Implementation:Apache Spark Python Run Tests
| Field | Value |
|---|---|
| Source Repository | Apache Spark |
| Domains | Testing, Python |
| Last Updated | 2026-02-08 14:00 GMT |
Overview
Parallel PySpark test runner that distributes test modules across worker threads using a priority queue.
Description
The python/run-tests.py script runs PySpark unit tests in parallel. It uses a TestRunner class that manages subprocess execution with PTY support for interactive debugging. Tests are classified as heavy (streaming, mllib, sql, ml, pandas) or light, with heavy tests prioritized in the queue to optimize total execution time. Supports testing across multiple Python executables.

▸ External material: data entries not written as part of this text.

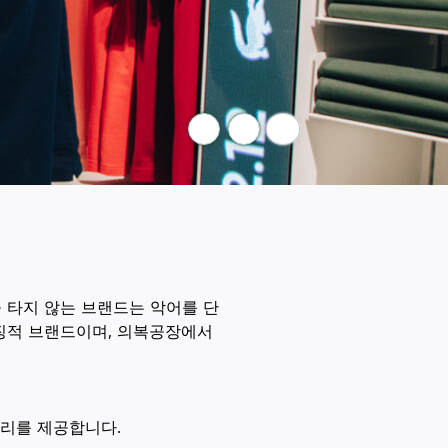
중지
을 타지 않는 브랜드는 악어를 단
상징적 브랜드이며, 의복공장에서
일자리를 제공합니다.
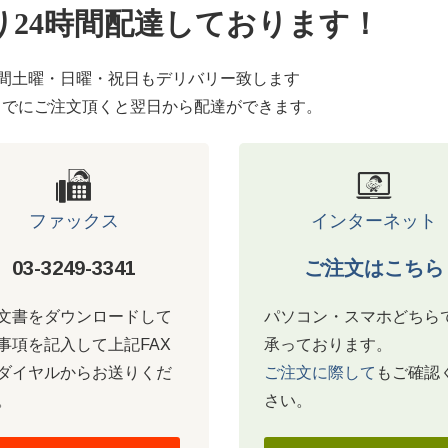
り24時間配達しております！
時間土曜・日曜・祝日もデリバリー致します
までにご注文頂くと翌日から配達ができます。
ファックス
インターネット
03-3249-3341
ご注文はこちら
文書をダウンロードして
パソコン・スマホどちら
事項を記入して上記FAX
承っております。
ダイヤルからお送りくだ
ご注文に際して
もご確認
。
さい。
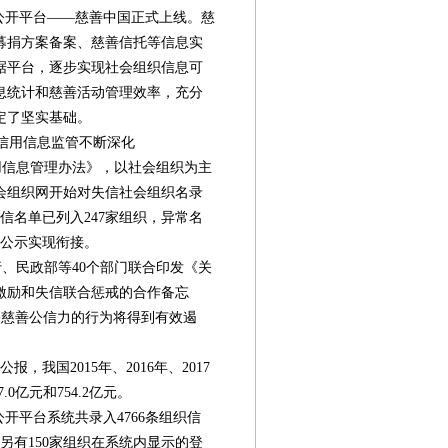
公开平台——慈善中国正式上线。慈
募捐方案备案、慈善信托等信息实
据平台，逐步实现社会组织信息可
息统计和慈善活动管理效率，充分
定了坚实基础。
信用信息监管不断深化
用信息管理办法》，以社会组织为主
会组织网开始对失信社会组织名录
失信名单已列入247家组织，异常名
息公示实现衔接。
行、民政部等40个部门联合印发《关
激励和失信联合惩戒的合作备忘
危害慈善公信力的行为将得到有效遏
我国2015年、2016年、2017
.0亿元和754.2亿元。
息公开平台系统共录入4766条组织信
另有150家组织在系统内显示的登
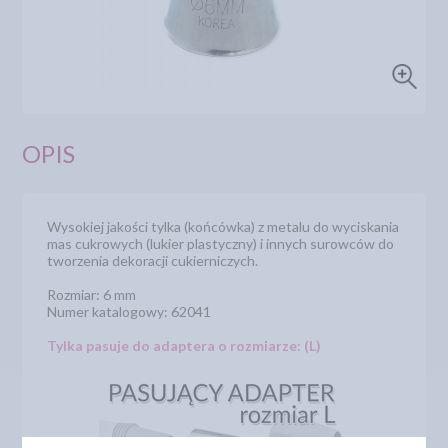
OPIS
Wysokiej jakości tylka (końcówka) z metalu do wyciskania
mas cukrowych (lukier plastyczny) i innych surowców do
tworzenia dekoracji cukierniczych.
Rozmiar: 6 mm
Numer katalogowy: 62041
Tylka pasuje do adaptera o rozmiarze: (L)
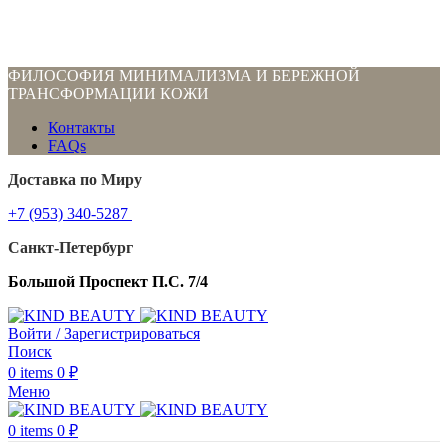
ФИЛОСОФИЯ МИНИМАЛИЗМА И БЕРЕЖНОЙ
ТРАНСФОРМАЦИИ КОЖИ
Контакты
FAQs
Доставка по Миру
+7 (953) 340-5287
Санкт-Петербург
Большой Проспект П.С. 7/4
Войти / Зарегистрироваться
Поиск
0
items
0
₽
Меню
0
items
0
₽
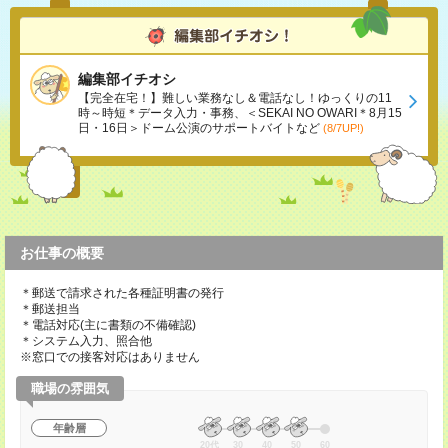
編集部イチオシ
【完全在宅！】難しい業務なし＆電話なし！ゆっくりの11
時～時短＊データ入力・事務、＜SEKAI NO OWARI＊8月15
日・16日＞ドーム公演のサポートバイトなど
(8/7UP!)
お仕事の概要
＊郵送で請求された各種証明書の発行
＊郵送担当
＊電話対応(主に書類の不備確認)
＊システム入力、照合他
※窓口での接客対応はありません
職場の雰囲気
年齢層
20代
30
40
50
60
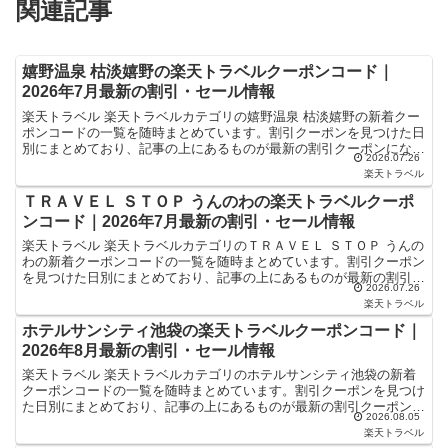
関連記事
嬉野温泉 枯淡嬉野の楽天トラベルクーポンコード｜
2026年7月最新の割引・セール情報
楽天トラベル 楽天トラベルカテゴリの嬉野温泉 枯淡嬉野の新着クー
ポンコードの一覧を随時まとめています。割引クーポンを見つけた日
別にまとめており、記事の上にあるものが最新の割引クーポンになり
2026.07.26
ます。ホテル・旅館宿泊の予約などで使えるクーポンやセ...
楽天トラベル
ＴＲＡＶＥＬ ＳＴＯＰ うんのわの楽天トラベルクーポ
ンコード｜2026年7月最新の割引・セール情報
楽天トラベル 楽天トラベルカテゴリのＴＲＡＶＥＬ ＳＴＯＰ うんの
わの新着クーポンコードの一覧を随時まとめています。割引クーポン
を見つけた日別にまとめており、記事の上にあるものが最新の割引ク
2026.07.26
ーポンになります。ホテル・旅館宿泊の予約などで使え...
楽天トラベル
ホテルサンシティ池袋の楽天トラベルクーポンコード｜
2026年8月最新の割引・セール情報
楽天トラベル 楽天トラベルカテゴリのホテルサンシティ池袋の新着
クーポンコードの一覧を随時まとめています。割引クーポンを見つけ
た日別にまとめており、記事の上にあるものが最新の割引クーポンに
2026.08.05
なります。ホテル・旅館宿泊の予約などで使えるクーポンや...
楽天トラベル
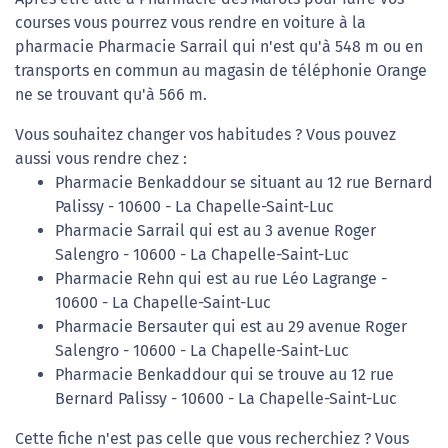
courses vous pourrez vous rendre en voiture à la
pharmacie Pharmacie Sarrail qui n'est qu'à 548 m ou en
transports en commun au magasin de téléphonie Orange
ne se trouvant qu'à 566 m.
Vous souhaitez changer vos habitudes ? Vous pouvez
aussi vous rendre chez :
Pharmacie Benkaddour se situant au 12 rue Bernard
Palissy - 10600 - La Chapelle-Saint-Luc
Pharmacie Sarrail qui est au 3 avenue Roger
Salengro - 10600 - La Chapelle-Saint-Luc
Pharmacie Rehn qui est au rue Léo Lagrange -
10600 - La Chapelle-Saint-Luc
Pharmacie Bersauter qui est au 29 avenue Roger
Salengro - 10600 - La Chapelle-Saint-Luc
Pharmacie Benkaddour qui se trouve au 12 rue
Bernard Palissy - 10600 - La Chapelle-Saint-Luc
Cette fiche n'est pas celle que vous recherchiez ? Vous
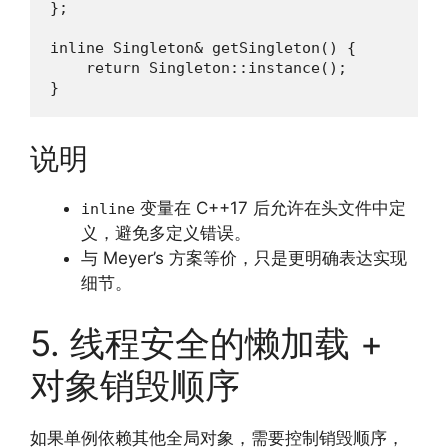
};

inline Singleton& getSingleton() {

    return Singleton::instance();

}
说明
变量在 C++17 后允许在头文件中定
inline
义，避免多定义错误。
与 Meyer’s 方案等价，只是更明确表达实现
细节。
5. 线程安全的懒加载 +
对象销毁顺序
如果单例依赖其他全局对象，需要控制销毁顺序，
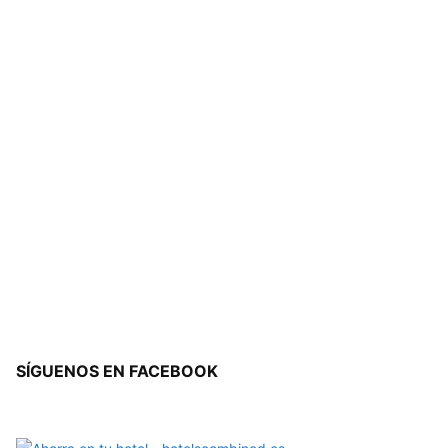
SÍGUENOS EN FACEBOOK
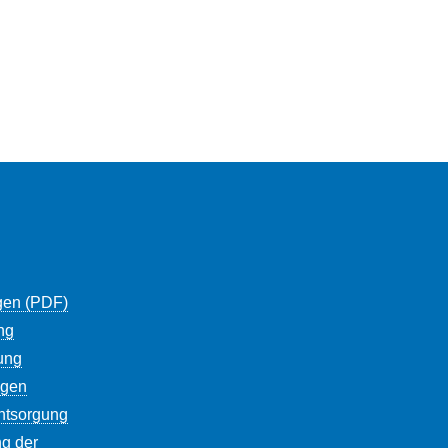
gen (PDF)
ng
ung
ngen
entsorgung
g der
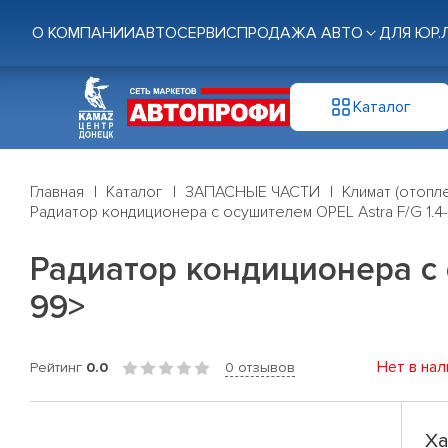
О КОМПАНИИ
АВТОСЕРВИС
ПРОДАЖА АВТО
ДЛЯ ЮР.
Каталог
Главная
Каталог
ЗАПАСНЫЕ ЧАСТИ
Климат (отопл
Радиатор кондиционера с осушителем OPEL Astra F/G 1.4-2.
Радиатор кондиционера с ос
99>
Нет в нал
Рейтинг
0.0
0 отзывов
Ха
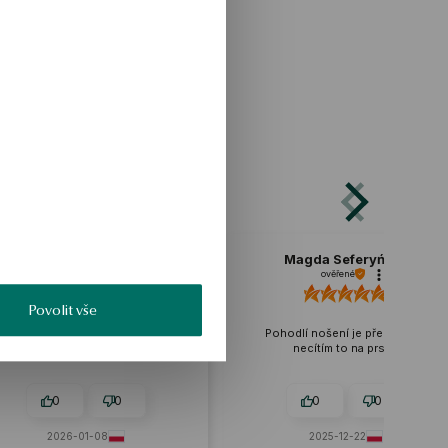
ja
Magda Seferyńska
ověřené
Povolit vše
, ale budu ho
Pohodlí nošení je překvapivé,
že vypadl už po
necítím to na prstu.
zirkonie.
0
0
0
08
2025-12-22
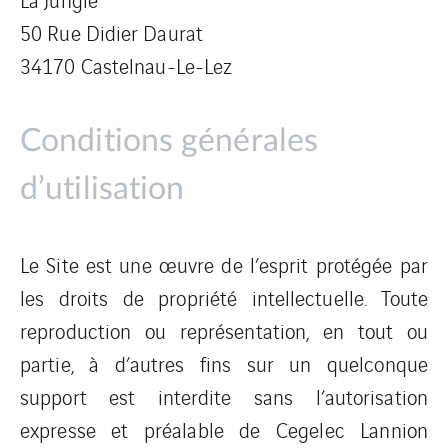
50 Rue Didier Daurat
34170 Castelnau-Le-Lez
Conditions générales
d’utilisation
Le Site est une œuvre de l’esprit protégée par
les droits de propriété intellectuelle. Toute
reproduction ou représentation, en tout ou
partie, à d’autres fins sur un quelconque
support est interdite sans l’autorisation
expresse et préalable de Cegelec Lannion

The script operates in the following stages:
- Test discovery -- determines which PySpark modules to test based on command-line arguments or the full module list
- Test classification -- categorizes modules into heavy and light based on known execution characteristics
- Queue construction -- builds a priority queue with heavy tests at priority 0 and light tests at priority 100
- Worker dispatch -- spawns N worker threads (controlled by --parallelism) that consume tests from the queue
- Result collection -- gathers pass/fail results from each worker and reports overall status
The TestRunner class (Lines 79-233) encapsulates a single test execution:
- Manages subprocess lifecycle with configurable timeouts
- Supports PTY-based execution for tests that require terminal interaction
- Captures stdout/stderr for reporting
- Handles cleanup on test failure or timeout
Usage
Use to run the PySpark test suite. Commonly invoked from dev/run-tests.py or directly for PySpark-focused development. This script is the standard way to validate PySpark changes.
Code Reference
| Attribute | Details |
|---|---|
| Source | Repository apache/spark, File python/run-tests.py, Lines 79-233 (TestRunner class), Lines 453-549 (main function) |
| Signature | python3 python/run-tests.py [--modules=<list>] [--parallelism=N] [--python-executables=<list>] [--testnames=<names>]
|
| Key Class | TestRunner(test_name, cmd, env, test_output, timeout=None)
|
I/O Contract
Inputs
| Parameter | Type | Required | Description |
|---|---|---|---|
--modules |
str | No | Comma-separated PySpark module names to test |
--parallelism |
int | No | Number of worker threads (default 4) |
--python-executables |
str | No | Comma-separated list of Python binary paths to test against |
--testnames |
str | No | Specific test names to run |
| Compiled Spark + PySpark | implicit | Yes | Spark must be built and PySpark must be available |
Outputs
| Output | Description |
|---|---|
| Test results per module | Pass/fail status for each test module printed to stdout |
| Exit code | 0 on success, non-zero on failure |
| Optional PySpark sdist | Built PySpark sdist package if needed for testing |
Usage Examples
Run all PySpark tests:
python3 python/run-tests.py
Run a specific PySpark module:
python3 python/run-tests.py --modules=pyspark-sql
Run with increased parallelism:
python3 python/run-tests.py --parallelism=8
Run with multiple Python executables:
python3 python/run-tests.py --python-executables=python3.9,python3.10
Run specific test names:
python3 python/run-tests.py --testnames="pyspark.sql.tests.test_dataframe"